Stored items

______

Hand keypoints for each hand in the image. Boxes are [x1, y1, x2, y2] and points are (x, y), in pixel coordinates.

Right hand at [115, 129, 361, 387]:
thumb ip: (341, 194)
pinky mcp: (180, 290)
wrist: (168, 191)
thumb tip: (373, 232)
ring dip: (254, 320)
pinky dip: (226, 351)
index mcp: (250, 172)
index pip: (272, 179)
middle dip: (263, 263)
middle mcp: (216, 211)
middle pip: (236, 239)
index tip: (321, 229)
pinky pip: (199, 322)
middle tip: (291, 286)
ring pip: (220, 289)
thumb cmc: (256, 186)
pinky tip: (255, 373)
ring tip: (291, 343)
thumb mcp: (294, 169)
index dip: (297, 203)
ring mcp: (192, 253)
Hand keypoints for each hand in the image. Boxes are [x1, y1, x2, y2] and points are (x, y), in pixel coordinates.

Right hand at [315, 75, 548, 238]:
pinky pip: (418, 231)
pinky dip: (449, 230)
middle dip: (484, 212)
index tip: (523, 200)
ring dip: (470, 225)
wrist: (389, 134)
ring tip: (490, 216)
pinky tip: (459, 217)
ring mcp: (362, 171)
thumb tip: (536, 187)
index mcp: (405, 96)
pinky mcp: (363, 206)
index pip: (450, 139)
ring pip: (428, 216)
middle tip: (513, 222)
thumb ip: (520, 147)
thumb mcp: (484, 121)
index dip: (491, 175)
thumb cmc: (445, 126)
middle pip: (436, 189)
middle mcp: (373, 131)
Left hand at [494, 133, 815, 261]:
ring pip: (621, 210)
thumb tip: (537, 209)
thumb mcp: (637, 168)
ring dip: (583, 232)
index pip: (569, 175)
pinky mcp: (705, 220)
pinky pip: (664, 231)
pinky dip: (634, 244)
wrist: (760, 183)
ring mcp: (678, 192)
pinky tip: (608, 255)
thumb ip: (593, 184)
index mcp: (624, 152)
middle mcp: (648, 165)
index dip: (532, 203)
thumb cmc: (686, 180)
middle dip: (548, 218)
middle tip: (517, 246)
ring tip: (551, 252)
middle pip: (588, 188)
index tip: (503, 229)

______

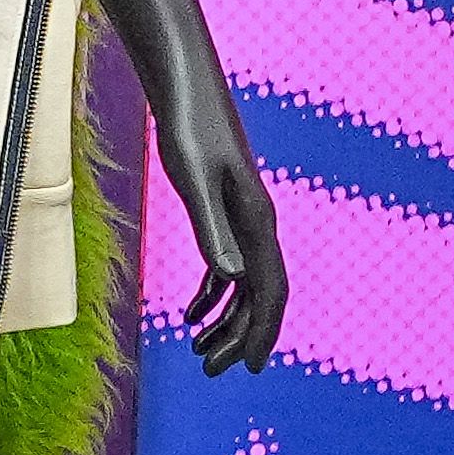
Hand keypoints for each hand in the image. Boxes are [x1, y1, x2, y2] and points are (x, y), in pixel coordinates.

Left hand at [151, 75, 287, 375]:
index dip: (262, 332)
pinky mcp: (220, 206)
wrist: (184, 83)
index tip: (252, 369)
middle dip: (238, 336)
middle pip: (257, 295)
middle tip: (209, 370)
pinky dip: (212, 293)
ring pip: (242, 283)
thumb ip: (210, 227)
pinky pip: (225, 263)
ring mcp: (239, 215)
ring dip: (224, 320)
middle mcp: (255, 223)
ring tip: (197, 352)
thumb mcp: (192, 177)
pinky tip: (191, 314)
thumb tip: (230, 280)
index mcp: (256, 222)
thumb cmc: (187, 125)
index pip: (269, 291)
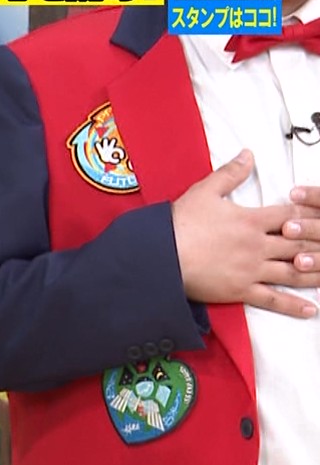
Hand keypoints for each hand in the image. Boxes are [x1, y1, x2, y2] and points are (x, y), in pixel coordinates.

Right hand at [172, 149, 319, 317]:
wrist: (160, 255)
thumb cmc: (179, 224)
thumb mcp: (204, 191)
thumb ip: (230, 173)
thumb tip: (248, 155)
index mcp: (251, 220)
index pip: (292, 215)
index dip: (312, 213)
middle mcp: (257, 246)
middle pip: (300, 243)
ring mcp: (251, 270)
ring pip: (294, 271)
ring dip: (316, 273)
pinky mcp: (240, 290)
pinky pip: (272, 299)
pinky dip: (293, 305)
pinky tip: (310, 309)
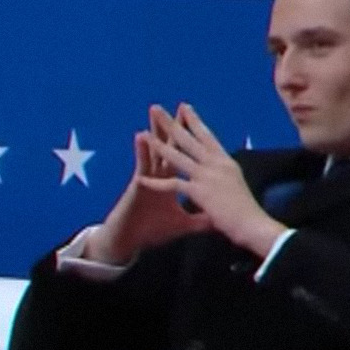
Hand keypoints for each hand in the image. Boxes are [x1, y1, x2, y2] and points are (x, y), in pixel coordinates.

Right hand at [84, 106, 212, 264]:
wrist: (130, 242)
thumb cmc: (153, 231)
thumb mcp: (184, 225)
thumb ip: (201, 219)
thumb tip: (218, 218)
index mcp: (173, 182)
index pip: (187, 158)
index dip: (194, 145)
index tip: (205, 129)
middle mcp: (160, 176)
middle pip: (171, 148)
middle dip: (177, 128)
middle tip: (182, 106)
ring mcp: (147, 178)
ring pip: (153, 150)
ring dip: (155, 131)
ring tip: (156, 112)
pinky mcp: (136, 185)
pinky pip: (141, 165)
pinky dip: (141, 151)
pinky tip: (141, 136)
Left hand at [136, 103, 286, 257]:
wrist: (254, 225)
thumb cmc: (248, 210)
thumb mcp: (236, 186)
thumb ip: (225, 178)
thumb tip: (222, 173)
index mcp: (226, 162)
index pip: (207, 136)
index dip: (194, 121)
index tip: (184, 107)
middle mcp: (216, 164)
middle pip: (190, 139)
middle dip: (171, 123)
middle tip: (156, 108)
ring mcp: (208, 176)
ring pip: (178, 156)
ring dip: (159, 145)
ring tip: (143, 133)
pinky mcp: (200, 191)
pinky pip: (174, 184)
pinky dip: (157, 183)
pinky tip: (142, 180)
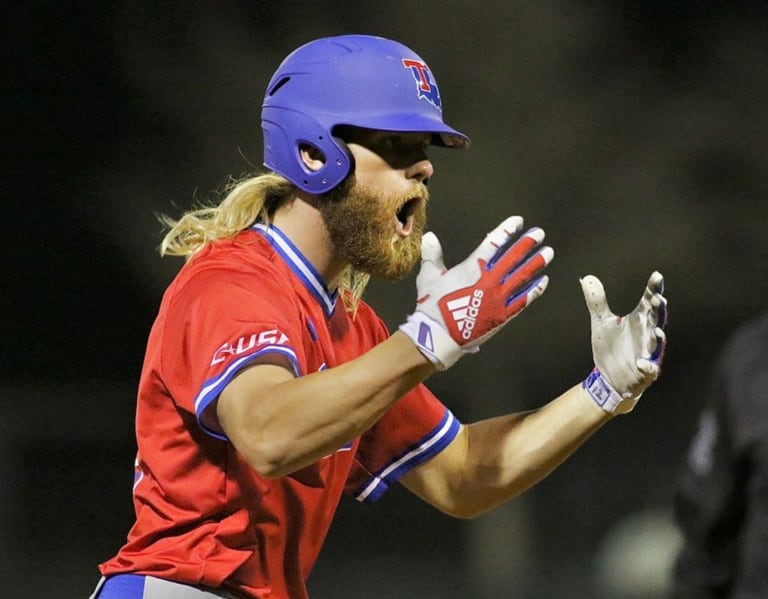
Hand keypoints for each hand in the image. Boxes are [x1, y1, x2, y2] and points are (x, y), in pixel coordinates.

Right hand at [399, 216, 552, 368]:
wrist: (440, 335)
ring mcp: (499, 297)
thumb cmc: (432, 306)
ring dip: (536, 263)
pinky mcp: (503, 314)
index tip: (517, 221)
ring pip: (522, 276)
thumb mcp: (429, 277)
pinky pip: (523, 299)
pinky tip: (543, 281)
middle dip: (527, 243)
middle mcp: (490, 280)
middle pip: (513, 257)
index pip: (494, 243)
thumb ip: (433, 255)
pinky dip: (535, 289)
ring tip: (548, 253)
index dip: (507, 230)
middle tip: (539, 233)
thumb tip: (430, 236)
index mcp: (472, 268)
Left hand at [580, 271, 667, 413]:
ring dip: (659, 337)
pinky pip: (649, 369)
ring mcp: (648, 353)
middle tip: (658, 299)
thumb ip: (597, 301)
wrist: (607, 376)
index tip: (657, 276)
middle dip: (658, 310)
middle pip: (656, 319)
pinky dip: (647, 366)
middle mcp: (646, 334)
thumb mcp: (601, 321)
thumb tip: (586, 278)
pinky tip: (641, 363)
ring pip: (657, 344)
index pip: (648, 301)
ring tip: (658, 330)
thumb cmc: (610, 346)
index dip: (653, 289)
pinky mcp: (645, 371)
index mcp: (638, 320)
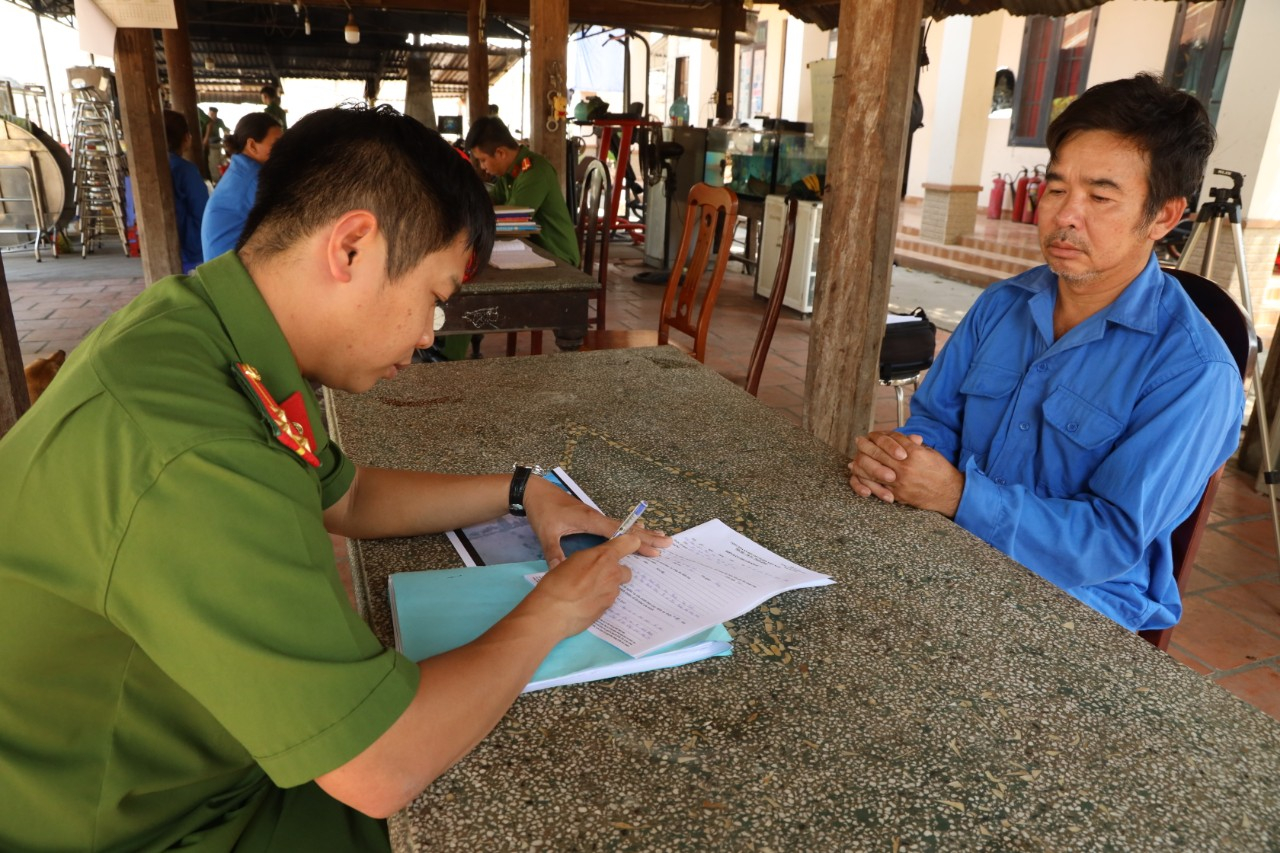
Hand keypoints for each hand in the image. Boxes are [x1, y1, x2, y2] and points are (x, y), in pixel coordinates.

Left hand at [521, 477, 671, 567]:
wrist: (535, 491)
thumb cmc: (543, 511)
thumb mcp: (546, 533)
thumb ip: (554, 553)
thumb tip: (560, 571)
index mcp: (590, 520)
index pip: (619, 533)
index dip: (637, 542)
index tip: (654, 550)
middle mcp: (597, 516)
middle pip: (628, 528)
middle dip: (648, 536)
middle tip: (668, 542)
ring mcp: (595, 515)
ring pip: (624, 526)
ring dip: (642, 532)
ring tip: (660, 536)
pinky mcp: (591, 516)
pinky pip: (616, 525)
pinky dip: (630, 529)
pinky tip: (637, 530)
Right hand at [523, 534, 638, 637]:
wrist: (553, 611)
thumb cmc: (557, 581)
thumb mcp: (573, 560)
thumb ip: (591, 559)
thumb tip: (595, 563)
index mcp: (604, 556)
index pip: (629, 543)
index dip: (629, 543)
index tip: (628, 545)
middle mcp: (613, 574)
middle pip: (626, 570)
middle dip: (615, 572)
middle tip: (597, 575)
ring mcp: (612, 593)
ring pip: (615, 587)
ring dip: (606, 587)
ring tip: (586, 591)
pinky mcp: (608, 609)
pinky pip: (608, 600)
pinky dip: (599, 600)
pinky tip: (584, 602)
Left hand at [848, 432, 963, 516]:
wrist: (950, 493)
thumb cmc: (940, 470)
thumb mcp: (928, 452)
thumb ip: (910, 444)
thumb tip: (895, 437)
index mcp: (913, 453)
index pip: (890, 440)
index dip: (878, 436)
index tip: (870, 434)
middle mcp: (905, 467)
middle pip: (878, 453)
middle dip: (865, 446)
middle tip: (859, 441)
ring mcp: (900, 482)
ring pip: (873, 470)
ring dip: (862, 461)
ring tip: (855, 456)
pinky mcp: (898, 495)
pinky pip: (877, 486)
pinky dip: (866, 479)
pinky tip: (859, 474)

______

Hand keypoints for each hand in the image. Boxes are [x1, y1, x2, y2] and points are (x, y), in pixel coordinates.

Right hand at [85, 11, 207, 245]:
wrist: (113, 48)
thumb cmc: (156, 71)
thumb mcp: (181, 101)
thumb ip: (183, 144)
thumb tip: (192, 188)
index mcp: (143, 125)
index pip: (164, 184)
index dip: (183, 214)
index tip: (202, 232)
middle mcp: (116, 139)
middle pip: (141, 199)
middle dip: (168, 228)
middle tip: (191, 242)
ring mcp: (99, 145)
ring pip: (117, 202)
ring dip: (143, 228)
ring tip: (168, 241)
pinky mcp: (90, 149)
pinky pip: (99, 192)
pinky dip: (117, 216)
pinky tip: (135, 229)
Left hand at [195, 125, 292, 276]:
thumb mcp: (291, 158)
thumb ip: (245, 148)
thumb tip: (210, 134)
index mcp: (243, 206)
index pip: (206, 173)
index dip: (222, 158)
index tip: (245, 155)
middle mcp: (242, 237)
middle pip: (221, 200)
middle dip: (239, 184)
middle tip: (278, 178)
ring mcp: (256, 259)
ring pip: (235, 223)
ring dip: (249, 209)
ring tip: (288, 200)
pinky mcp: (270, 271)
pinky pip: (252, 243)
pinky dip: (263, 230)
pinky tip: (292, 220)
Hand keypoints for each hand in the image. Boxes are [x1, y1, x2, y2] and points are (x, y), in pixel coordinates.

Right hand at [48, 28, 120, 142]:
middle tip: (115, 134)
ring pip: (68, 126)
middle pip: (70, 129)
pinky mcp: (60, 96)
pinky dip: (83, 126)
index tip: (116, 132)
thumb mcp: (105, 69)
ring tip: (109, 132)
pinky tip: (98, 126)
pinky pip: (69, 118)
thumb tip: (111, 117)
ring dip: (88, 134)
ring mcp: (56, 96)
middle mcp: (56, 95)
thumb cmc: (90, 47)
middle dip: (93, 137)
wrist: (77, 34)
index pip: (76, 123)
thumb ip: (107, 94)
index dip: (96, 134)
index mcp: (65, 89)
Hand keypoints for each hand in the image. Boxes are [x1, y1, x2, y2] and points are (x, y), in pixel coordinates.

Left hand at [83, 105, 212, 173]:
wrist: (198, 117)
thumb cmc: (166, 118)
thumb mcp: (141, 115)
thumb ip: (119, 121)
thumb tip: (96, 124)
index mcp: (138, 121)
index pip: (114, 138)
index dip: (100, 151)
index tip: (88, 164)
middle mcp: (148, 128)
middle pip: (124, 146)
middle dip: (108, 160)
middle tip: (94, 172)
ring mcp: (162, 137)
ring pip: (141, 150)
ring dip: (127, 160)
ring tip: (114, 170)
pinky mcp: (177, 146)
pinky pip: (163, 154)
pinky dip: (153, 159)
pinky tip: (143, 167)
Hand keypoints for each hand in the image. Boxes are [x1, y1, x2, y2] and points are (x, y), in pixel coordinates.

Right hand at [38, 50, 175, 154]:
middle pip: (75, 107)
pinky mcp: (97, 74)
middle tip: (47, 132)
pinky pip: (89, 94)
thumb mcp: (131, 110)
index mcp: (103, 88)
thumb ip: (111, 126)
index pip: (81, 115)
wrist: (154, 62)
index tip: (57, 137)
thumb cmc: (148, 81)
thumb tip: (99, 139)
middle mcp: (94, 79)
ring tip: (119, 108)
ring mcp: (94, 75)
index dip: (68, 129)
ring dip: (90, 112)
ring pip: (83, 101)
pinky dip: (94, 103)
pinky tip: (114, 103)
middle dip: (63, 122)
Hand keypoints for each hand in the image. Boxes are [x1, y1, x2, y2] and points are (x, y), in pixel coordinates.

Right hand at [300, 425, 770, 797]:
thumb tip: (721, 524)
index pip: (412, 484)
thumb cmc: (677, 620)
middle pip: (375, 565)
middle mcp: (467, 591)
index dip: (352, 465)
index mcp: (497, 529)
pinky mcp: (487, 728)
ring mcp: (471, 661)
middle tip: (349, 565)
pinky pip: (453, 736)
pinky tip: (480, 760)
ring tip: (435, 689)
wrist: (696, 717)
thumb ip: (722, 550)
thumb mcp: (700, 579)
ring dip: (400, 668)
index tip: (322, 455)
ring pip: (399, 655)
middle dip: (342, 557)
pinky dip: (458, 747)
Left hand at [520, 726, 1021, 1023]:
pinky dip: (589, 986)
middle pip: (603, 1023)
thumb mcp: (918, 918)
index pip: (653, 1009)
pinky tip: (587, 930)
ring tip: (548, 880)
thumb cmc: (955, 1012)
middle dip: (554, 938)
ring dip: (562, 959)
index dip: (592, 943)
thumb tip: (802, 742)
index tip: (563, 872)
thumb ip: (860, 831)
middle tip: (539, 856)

______

* _AIM OF THE TASK_
Among the records above, repeat exactly the line with "thumb mcp: (294, 169)", the line with "index tip: (503, 229)", and every line in between, and only those.

* _REPLY_
thumb mcp: (294, 169)
index dip: (297, 203)
ring mcp: (192, 253)
Hand keypoints for each hand in the image. Boxes are [x1, y1, x2, y2] and points are (x, y), in pixel coordinates.

Right hand at [315, 75, 548, 238]:
pinky pip: (418, 231)
pinky dip: (449, 230)
middle dip: (484, 212)
index tip: (523, 200)
ring dip: (470, 225)
wrist: (389, 134)
ring tip: (490, 216)
pinky tip: (459, 217)
ring mcp: (362, 171)
thumb tip: (536, 187)
index mcp: (405, 96)
pinky mcp: (363, 206)
index pip: (450, 139)
ring pip: (428, 216)
middle tip: (513, 222)
thumb ip: (520, 147)
thumb mcp: (484, 121)
index dip: (491, 175)
thumb cmc: (445, 126)
middle pip: (436, 189)
middle mcp: (373, 131)
Left hand at [494, 133, 815, 261]:
ring pip: (621, 210)
thumb tip: (537, 209)
thumb mcp: (637, 168)
ring dip: (583, 232)
index pip: (569, 175)
pinky mcp: (705, 220)
pinky pip: (664, 231)
pinky dip: (634, 244)
wrist: (760, 183)
ring mcp: (678, 192)
pinky tip: (608, 255)
thumb ip: (593, 184)
index mcp: (624, 152)
middle mcp: (648, 165)
index dip: (532, 203)
thumb cmc: (686, 180)
middle dip: (548, 218)
middle tip: (517, 246)
ring tip: (551, 252)
middle pip: (588, 188)
index tip: (503, 229)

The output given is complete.